Liner aspects, such as geometry, angle, material, and distance from base to apex, as well as stand off, and explosive density are more important than the amount of explosive (Figure B7a). Only about 20% of the available explosive energy goes into the useful jet. It has been proven that properly designed charges can out perform poorly designed charges that have twice the explosive load.
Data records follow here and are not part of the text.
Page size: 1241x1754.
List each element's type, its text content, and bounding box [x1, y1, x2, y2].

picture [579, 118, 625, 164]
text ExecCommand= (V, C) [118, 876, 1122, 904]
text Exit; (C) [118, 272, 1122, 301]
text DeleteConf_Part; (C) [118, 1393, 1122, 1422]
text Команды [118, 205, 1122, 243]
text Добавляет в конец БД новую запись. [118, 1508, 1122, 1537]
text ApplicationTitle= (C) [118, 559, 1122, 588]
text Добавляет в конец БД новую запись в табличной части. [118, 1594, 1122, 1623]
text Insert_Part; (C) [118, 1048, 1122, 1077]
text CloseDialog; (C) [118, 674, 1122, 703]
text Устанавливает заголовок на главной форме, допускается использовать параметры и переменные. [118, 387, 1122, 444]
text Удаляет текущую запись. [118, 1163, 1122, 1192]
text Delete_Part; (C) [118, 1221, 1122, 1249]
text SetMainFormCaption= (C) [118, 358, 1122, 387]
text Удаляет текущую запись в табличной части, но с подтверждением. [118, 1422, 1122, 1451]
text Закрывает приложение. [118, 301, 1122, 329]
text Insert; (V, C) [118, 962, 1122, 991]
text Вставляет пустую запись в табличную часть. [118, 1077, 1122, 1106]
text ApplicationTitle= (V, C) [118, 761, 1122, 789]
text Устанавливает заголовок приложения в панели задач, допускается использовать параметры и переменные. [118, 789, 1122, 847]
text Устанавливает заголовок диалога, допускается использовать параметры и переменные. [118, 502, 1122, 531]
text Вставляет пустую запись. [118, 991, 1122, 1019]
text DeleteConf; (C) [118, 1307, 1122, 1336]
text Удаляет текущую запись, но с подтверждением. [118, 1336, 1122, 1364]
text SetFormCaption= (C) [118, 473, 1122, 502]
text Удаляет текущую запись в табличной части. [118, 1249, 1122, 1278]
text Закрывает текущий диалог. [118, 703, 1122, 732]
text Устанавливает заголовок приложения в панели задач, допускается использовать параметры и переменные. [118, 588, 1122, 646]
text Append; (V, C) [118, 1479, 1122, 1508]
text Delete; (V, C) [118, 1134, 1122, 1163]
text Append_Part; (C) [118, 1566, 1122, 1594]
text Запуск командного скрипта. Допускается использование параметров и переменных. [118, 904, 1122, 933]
This is important in situations where a higher explosive load causes casing damage. Once a charge is designed for entrance hole and penetration efficiency, manufacturing quality control and consistency become significant in shaped charge performance. Perforation efficiency is accomplished with maximum penetration, uniform crushed zone, and minimal plugging due to slug debris. This is achieved by designing a liner that will provide a uniform jet diameter and velocity with little to no deviation from the conical liner axis. For example, it is critical that the liner thickness and density be precise around the cone at any given point away from the apex. Figure 7b is an example of a less desirable jet due to poor quality control.